Recovery After Resection Surgery
A large retrospective study of 97 resections in 78 patients offers a detailed picture of what recovery looks like. Patients are typically non-weight-bearing for two weeks after surgery, either in a walking boot or a below-knee cast. After suture removal, range-of-motion exercises begin. A walking boot continues for another two weeks, and formal physical therapy starts around the four-week mark, focusing on balance, strengthening, and flexibility.
If additional procedures were performed alongside the resection (such as a bone realignment to correct flatfoot), the timeline stretches. Weight-bearing may not begin until four to six weeks, with a transition to an ankle brace around eight to ten weeks.

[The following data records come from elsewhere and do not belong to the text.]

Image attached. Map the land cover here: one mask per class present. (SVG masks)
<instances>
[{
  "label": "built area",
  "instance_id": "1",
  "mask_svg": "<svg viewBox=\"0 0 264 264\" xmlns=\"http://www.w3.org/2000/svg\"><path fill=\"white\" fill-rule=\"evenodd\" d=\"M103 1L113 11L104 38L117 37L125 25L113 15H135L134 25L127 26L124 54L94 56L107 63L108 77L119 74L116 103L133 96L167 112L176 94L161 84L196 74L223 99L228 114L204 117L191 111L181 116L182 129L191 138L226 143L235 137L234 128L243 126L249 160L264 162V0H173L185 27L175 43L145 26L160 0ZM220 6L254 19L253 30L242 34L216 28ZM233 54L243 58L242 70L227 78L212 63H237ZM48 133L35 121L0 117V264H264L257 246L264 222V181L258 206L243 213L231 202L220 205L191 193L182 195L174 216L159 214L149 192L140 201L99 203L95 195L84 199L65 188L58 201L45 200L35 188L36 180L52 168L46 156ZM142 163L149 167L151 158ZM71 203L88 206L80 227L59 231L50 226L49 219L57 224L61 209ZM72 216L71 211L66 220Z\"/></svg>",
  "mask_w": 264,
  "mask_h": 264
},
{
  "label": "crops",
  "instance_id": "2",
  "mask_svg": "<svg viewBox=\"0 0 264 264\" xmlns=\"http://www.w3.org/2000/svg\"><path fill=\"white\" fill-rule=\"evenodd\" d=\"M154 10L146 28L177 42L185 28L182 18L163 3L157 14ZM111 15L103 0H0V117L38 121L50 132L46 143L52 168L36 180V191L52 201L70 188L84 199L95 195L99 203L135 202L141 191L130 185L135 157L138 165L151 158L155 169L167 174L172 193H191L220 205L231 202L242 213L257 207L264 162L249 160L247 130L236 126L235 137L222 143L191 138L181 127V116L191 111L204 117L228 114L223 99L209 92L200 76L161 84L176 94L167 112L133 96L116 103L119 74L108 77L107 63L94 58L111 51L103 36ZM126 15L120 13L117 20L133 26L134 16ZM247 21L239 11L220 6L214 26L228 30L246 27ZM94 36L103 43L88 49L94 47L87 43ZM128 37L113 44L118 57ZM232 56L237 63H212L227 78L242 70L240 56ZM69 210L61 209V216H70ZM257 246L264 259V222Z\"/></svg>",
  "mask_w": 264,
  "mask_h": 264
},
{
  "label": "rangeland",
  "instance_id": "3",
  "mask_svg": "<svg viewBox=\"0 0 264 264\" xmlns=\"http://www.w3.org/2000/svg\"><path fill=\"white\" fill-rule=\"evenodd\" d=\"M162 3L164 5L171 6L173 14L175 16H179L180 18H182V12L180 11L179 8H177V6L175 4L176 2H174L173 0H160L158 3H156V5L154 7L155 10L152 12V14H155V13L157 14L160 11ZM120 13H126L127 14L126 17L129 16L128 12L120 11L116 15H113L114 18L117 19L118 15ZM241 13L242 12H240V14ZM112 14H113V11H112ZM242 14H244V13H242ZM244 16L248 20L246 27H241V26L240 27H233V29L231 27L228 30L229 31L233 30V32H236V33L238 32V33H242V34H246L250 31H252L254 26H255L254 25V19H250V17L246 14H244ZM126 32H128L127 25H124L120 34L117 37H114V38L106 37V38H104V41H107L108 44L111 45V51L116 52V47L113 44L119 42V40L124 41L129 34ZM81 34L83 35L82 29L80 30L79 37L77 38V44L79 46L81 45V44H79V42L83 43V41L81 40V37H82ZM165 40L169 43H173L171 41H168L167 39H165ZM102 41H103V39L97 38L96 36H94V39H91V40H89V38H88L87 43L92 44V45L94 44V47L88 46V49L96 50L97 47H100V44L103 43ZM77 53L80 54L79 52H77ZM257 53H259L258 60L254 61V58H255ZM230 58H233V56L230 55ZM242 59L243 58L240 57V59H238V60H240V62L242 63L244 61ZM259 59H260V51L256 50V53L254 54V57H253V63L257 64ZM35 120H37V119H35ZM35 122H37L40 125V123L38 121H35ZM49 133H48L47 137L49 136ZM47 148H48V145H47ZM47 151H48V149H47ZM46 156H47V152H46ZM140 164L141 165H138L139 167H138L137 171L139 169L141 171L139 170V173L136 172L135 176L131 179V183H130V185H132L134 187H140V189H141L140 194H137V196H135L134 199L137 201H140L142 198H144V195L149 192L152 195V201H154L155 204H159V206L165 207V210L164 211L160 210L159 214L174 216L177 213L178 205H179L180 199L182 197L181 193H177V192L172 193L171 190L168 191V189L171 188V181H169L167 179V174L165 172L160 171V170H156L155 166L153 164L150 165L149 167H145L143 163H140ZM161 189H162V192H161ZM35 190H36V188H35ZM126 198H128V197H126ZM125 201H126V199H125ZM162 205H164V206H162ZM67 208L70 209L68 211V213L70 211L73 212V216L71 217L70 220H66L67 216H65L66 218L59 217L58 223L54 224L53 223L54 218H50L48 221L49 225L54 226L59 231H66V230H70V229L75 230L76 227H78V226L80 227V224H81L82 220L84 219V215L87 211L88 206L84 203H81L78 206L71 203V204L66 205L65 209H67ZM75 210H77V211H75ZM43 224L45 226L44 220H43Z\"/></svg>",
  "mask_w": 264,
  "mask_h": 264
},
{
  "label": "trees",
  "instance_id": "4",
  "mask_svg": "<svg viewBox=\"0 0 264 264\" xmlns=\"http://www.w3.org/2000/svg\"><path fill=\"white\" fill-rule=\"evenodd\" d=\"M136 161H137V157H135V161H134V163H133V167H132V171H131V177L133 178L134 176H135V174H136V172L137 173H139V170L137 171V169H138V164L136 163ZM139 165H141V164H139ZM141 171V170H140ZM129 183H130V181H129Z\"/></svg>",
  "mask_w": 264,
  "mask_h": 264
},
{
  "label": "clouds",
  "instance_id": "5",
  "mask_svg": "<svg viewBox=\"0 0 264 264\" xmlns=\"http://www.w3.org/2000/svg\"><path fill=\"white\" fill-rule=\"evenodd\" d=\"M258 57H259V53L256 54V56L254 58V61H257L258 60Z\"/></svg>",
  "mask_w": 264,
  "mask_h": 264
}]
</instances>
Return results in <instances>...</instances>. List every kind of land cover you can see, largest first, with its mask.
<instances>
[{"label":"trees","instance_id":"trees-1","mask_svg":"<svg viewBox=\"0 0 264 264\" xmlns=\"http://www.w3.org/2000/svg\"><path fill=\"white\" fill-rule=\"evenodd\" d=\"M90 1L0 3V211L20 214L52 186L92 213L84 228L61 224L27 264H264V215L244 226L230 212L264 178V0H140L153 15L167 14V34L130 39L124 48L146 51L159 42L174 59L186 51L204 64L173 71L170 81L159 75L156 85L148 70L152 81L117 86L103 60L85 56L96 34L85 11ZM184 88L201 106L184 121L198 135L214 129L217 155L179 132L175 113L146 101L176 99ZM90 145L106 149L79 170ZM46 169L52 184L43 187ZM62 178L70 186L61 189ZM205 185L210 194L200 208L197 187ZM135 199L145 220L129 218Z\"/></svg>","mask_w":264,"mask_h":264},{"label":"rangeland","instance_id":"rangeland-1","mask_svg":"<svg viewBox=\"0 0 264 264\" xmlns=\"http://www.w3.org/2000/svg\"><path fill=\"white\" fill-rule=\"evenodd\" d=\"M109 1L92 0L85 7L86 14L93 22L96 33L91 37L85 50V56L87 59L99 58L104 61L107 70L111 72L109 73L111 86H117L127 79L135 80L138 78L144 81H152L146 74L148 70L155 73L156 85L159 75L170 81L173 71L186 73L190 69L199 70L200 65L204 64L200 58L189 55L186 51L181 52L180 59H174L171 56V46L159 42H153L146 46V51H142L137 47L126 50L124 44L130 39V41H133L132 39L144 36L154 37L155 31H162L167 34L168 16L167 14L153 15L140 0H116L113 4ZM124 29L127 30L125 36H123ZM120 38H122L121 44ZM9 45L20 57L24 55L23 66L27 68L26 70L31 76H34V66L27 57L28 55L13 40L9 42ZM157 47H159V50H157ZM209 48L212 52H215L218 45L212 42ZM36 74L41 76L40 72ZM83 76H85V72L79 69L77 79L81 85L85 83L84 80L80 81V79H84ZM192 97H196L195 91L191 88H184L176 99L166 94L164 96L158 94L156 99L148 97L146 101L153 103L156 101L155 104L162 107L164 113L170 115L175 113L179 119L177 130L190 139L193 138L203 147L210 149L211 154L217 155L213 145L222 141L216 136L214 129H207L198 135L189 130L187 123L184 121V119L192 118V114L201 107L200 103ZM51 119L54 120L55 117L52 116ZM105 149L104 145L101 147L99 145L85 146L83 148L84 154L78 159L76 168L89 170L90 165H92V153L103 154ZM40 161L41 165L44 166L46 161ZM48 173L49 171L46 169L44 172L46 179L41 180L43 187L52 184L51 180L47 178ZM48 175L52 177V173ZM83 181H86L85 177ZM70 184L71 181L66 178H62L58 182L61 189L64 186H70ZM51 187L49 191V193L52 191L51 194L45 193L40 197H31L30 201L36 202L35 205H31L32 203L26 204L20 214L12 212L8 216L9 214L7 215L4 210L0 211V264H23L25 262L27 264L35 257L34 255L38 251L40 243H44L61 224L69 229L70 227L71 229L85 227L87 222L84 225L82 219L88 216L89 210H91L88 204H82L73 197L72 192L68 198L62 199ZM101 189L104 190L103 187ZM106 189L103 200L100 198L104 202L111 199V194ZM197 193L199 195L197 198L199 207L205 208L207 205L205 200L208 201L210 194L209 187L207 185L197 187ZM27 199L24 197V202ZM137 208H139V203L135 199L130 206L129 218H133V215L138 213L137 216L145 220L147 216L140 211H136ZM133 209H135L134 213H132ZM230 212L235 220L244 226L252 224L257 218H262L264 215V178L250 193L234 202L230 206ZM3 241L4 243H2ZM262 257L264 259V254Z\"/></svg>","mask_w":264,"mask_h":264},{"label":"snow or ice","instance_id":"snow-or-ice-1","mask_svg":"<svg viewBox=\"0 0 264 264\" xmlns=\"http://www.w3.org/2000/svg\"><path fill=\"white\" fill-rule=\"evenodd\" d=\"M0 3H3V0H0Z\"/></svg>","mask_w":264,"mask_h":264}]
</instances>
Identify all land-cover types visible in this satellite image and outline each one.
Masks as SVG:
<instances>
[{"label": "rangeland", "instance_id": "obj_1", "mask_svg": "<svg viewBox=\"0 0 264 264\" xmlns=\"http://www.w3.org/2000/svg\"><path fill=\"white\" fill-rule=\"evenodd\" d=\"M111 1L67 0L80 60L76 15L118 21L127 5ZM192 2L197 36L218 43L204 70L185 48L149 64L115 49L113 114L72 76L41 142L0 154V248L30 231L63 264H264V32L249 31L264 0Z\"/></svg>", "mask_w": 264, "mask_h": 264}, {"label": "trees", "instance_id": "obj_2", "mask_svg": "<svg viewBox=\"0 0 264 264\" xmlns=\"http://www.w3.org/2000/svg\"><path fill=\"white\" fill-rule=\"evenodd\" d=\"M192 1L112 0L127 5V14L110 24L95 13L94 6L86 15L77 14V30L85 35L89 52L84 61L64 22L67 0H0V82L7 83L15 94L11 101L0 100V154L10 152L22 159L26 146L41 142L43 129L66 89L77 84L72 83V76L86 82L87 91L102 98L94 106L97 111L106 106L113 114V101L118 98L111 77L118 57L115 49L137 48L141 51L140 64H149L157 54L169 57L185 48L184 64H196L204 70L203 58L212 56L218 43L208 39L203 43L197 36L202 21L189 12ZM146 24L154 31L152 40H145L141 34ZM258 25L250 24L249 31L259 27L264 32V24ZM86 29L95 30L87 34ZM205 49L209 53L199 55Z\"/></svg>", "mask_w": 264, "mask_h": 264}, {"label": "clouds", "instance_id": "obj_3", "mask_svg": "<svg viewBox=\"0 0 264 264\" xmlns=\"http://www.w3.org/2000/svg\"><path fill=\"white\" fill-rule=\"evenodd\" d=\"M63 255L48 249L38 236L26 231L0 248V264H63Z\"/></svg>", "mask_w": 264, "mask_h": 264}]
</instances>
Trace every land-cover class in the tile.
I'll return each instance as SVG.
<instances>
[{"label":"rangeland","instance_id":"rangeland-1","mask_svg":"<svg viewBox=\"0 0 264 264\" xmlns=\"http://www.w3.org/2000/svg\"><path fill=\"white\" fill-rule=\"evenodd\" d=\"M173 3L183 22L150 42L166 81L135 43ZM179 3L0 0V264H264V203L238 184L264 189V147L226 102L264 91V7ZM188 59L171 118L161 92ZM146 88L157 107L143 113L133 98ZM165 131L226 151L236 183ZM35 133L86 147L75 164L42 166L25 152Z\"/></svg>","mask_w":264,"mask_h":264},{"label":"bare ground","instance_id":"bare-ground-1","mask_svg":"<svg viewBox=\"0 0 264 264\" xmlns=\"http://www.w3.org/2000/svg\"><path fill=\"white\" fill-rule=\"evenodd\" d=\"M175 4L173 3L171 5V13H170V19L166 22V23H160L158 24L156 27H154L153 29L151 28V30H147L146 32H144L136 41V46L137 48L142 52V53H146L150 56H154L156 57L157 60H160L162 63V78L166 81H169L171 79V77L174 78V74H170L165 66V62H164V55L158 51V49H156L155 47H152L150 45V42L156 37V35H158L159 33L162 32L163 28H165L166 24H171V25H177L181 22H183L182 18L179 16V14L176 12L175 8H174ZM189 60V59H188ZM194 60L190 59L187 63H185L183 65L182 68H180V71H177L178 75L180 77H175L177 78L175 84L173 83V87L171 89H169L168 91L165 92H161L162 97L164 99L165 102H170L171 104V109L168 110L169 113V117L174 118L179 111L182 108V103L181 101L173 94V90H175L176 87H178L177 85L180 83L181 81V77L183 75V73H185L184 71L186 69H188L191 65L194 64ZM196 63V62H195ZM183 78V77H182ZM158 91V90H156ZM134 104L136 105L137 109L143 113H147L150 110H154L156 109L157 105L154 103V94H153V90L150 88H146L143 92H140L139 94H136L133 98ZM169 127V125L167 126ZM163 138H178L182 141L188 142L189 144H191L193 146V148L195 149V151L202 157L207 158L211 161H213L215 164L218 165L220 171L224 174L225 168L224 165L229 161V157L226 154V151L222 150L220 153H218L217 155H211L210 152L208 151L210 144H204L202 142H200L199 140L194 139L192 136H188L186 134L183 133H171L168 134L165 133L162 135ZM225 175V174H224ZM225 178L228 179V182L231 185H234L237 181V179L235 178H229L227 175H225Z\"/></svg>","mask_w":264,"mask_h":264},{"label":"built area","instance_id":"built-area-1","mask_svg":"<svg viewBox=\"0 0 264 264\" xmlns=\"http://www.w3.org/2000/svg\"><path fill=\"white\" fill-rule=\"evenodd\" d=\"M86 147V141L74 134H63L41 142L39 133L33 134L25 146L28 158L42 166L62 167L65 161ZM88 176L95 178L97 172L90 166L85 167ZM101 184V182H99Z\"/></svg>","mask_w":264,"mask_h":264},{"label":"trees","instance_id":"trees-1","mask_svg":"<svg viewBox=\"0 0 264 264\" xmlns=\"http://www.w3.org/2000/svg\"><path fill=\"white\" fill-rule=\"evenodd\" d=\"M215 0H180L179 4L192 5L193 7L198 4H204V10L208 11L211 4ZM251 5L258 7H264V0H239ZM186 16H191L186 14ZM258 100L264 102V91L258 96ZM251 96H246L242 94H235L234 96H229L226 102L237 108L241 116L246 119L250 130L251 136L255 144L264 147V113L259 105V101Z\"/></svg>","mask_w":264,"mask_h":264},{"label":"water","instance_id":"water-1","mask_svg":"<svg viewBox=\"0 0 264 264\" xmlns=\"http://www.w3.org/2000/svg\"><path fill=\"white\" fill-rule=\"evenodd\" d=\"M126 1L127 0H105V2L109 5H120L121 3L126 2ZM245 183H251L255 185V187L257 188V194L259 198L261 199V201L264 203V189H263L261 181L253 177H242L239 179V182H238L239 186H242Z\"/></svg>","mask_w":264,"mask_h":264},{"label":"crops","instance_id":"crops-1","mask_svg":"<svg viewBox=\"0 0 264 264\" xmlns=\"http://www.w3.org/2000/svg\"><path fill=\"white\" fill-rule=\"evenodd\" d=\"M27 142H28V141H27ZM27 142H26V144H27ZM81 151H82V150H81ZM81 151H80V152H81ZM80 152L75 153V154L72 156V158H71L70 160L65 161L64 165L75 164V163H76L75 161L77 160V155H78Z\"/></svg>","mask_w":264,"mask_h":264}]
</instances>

On average, patients returned to their desired activity level about 18 weeks after surgery. Calcaneonavicular resections recovered slightly faster, at roughly 15 weeks, while talocalcaneal resections averaged closer to 19 weeks. The overall results were favorable: most patients reported little to no pain once back in sports, and only 4% experienced a lasting decrease in their desired activity level after surgery. About 12% showed signs of degenerative joint changes on follow-up X-rays, though in many of those cases the degeneration had already been present before or during the operation.
Long-Term Outlook
Left untreated, a symptomatic tarsal coalition forces the surrounding joints to absorb extra stress year after year. Over time, this can accelerate wear and tear in the subtalar joint, the ankle, and the midfoot, leading to early-onset arthritis. For people whose symptoms are mild or who aren’t very active, monitoring and supportive measures may be perfectly reasonable. But for young athletes or anyone whose pain limits daily life, early surgical resection offers the best chance of preserving joint health and returning to full activity. The condition itself isn’t dangerous, but ignoring persistent foot pain and stiffness through the adolescent years can shape how the foot functions for decades.